Saved entries
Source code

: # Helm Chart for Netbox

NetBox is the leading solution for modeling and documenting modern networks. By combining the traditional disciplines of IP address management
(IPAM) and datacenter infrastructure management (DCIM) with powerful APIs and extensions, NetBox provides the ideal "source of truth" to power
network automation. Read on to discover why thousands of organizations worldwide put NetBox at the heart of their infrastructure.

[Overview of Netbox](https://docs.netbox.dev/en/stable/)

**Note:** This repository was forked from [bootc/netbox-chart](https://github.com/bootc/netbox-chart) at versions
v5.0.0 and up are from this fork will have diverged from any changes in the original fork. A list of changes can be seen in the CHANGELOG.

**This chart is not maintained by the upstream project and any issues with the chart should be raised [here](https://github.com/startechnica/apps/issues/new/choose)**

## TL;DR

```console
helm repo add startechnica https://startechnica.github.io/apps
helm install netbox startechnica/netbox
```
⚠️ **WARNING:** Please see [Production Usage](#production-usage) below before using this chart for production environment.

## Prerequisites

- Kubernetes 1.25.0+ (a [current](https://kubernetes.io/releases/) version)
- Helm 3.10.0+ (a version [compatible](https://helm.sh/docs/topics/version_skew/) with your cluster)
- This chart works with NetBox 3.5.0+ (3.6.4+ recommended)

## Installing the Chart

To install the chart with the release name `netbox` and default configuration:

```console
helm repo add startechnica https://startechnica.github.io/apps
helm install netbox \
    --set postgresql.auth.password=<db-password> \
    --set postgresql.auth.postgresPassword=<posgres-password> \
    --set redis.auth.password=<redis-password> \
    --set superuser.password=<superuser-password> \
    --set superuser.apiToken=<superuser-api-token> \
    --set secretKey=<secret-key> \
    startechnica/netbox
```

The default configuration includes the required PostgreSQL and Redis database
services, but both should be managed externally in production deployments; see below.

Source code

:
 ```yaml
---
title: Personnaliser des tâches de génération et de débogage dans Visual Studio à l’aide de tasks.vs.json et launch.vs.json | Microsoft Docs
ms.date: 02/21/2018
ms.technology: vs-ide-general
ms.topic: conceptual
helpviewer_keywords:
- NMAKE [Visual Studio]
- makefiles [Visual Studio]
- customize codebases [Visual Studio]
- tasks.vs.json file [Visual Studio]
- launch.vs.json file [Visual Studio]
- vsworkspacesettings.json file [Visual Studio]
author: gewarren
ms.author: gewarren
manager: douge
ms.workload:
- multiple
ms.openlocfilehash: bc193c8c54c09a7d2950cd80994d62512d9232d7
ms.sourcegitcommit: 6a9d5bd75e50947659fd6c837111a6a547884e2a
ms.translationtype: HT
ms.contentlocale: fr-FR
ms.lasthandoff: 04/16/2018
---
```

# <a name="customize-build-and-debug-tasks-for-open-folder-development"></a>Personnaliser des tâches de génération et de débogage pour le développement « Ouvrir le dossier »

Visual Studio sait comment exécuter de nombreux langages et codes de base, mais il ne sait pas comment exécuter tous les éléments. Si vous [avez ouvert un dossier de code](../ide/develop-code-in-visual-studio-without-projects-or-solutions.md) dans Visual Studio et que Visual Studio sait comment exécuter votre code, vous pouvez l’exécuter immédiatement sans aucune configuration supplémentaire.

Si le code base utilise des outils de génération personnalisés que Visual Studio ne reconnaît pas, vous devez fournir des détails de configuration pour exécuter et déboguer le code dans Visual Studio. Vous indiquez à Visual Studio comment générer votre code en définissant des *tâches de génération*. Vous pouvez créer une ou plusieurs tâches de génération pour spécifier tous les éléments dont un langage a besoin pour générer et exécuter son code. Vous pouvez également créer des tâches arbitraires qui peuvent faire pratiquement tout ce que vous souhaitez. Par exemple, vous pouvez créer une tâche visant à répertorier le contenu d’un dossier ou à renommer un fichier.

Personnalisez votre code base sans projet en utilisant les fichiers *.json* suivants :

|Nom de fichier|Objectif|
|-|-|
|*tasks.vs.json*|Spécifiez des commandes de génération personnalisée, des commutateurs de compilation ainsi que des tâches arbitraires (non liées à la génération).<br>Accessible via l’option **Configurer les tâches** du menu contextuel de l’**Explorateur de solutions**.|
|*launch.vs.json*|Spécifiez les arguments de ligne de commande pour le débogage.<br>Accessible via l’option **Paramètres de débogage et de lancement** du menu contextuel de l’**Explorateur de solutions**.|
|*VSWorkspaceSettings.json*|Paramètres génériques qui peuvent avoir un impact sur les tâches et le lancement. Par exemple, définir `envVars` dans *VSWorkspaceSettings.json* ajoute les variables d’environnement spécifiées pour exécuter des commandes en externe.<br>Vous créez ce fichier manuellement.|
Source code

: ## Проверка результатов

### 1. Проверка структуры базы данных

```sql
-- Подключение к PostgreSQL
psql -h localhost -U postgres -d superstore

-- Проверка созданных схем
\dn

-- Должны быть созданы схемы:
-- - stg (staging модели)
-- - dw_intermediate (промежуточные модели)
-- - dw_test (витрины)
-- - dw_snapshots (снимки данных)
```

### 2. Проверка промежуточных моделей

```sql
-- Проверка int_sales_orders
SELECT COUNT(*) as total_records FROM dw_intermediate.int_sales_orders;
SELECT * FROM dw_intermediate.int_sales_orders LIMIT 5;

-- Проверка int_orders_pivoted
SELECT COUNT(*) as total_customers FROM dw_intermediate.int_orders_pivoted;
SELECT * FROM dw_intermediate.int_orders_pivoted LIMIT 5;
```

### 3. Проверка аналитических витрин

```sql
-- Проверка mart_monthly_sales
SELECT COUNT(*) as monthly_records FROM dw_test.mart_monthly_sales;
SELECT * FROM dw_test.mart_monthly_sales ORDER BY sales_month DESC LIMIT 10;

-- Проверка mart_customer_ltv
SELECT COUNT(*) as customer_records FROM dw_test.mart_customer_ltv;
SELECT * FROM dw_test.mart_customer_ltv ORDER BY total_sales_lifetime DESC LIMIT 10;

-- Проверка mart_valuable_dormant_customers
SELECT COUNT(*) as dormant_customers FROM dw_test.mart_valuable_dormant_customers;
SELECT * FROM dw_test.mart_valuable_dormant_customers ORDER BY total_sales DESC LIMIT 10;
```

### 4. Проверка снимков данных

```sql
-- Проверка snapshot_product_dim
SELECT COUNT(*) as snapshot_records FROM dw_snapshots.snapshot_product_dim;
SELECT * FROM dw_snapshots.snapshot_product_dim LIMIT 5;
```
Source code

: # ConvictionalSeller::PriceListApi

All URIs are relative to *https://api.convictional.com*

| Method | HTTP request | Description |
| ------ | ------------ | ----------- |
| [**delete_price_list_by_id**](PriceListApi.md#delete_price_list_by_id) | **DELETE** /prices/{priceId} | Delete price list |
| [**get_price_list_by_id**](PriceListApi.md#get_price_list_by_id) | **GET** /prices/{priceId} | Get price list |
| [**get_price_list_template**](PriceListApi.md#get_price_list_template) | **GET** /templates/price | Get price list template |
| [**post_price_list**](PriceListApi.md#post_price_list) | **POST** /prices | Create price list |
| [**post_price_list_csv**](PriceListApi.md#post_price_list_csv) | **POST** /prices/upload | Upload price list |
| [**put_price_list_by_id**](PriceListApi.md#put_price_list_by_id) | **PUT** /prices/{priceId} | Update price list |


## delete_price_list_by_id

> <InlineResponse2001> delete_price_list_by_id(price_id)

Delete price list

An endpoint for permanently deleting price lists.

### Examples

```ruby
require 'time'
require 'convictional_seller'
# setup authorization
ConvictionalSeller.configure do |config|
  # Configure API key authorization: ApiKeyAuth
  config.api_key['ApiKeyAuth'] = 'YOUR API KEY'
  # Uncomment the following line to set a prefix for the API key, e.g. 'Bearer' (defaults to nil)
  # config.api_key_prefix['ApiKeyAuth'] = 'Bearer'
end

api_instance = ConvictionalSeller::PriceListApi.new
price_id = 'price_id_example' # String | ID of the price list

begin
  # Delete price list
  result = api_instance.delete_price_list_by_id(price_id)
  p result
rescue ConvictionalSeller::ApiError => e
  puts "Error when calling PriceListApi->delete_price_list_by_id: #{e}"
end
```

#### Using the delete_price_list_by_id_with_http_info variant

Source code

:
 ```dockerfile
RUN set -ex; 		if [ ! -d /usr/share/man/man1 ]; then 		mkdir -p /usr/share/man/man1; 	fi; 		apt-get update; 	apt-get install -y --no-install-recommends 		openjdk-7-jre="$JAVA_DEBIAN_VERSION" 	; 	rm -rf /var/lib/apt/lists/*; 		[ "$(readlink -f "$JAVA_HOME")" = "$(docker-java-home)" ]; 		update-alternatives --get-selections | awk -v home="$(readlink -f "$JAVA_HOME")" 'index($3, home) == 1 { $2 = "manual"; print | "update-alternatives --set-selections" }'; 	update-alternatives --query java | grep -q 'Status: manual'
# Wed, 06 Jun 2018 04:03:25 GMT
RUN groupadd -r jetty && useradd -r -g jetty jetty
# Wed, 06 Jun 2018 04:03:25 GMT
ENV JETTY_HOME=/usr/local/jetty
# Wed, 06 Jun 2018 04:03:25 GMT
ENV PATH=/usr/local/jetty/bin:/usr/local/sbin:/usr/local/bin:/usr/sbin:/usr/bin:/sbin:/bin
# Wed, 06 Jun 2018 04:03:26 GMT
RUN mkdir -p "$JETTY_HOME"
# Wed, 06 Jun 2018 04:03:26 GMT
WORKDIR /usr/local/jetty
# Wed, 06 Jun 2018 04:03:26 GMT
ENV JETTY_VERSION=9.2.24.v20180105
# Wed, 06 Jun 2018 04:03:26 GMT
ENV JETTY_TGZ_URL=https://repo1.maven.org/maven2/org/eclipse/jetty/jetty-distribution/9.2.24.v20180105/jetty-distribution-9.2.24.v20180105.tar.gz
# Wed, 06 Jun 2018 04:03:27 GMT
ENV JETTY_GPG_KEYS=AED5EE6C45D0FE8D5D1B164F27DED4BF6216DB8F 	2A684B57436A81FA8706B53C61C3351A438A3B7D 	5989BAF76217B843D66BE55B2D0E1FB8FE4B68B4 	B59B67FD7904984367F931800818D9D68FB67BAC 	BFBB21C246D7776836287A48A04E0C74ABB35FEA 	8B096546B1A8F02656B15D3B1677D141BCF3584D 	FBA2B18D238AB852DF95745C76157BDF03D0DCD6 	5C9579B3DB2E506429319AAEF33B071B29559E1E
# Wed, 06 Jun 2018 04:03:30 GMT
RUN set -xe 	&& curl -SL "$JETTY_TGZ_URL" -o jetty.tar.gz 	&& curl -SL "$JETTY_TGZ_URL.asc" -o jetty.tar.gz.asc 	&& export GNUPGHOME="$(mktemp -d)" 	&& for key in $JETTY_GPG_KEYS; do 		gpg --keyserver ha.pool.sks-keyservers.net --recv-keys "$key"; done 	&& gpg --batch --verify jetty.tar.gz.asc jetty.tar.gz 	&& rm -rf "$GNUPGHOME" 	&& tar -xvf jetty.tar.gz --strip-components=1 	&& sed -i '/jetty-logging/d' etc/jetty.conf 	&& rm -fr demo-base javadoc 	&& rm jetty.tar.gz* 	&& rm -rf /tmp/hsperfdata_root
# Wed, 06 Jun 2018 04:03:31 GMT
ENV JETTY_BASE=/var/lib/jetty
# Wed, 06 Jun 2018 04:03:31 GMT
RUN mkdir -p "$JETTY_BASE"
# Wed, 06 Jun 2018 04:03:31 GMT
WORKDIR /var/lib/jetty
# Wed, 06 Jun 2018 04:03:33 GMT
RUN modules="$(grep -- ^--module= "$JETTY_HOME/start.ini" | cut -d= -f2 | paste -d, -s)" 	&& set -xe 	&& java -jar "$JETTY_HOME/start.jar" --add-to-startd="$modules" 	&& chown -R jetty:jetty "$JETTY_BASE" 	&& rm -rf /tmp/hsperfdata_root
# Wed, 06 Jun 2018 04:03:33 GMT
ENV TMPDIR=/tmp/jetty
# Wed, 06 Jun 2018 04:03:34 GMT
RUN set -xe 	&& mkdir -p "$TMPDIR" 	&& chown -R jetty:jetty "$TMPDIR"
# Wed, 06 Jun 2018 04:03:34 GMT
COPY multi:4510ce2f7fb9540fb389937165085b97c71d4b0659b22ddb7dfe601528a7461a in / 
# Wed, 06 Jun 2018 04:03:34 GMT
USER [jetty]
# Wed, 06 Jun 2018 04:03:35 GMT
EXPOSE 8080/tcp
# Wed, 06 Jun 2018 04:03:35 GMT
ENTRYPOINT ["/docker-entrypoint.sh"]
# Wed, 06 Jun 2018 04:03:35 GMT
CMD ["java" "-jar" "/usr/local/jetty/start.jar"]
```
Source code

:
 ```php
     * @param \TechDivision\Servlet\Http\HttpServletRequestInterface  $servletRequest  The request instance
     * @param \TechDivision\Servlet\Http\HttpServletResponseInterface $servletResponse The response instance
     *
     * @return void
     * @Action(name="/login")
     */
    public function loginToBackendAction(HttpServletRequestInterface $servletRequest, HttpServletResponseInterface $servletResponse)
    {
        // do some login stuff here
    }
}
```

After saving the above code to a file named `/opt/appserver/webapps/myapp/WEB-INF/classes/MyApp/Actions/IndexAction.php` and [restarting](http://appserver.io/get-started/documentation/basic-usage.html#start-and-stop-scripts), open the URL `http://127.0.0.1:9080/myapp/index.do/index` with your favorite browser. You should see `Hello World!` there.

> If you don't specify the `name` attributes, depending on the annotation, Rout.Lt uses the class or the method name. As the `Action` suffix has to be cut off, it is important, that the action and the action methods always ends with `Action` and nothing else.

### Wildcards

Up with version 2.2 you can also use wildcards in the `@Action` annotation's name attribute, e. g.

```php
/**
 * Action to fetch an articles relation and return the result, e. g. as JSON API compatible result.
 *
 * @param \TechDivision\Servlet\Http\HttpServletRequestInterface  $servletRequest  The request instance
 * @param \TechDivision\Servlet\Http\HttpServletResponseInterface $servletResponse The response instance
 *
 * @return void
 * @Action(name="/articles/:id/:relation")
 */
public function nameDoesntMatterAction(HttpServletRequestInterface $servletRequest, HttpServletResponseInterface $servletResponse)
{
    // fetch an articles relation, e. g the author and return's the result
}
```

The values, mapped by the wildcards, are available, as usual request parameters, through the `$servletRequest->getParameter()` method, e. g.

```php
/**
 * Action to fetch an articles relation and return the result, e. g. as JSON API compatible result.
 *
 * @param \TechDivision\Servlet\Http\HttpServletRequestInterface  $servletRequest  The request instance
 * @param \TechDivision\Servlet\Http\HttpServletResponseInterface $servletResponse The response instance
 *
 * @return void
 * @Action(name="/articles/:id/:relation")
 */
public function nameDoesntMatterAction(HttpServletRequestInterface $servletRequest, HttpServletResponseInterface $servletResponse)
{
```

**Exercise details:**
When the word "tasks" occurs in a line above, list that line.

**Reply:**
title: Personnaliser des tâches de génération et de débogage dans Visual Studio à l’aide de tasks.vs.json et launch.vs.json | Microsoft Docs
- tasks.vs.json file [Visual Studio]
# <a name="customize-build-and-debug-tasks-for-open-folder-development"></a>Personnaliser des tâches de génération et de débogage pour le développement « Ouvrir le dossier »
|*tasks.vs.json*|Spécifiez des commandes de génération personnalisée, des commutateurs de compilation ainsi que des tâches arbitraires (non liées à la génération).<br>Accessible via l’option **Configurer les tâches** du menu contextuel de l’**Explorateur de solutions**.|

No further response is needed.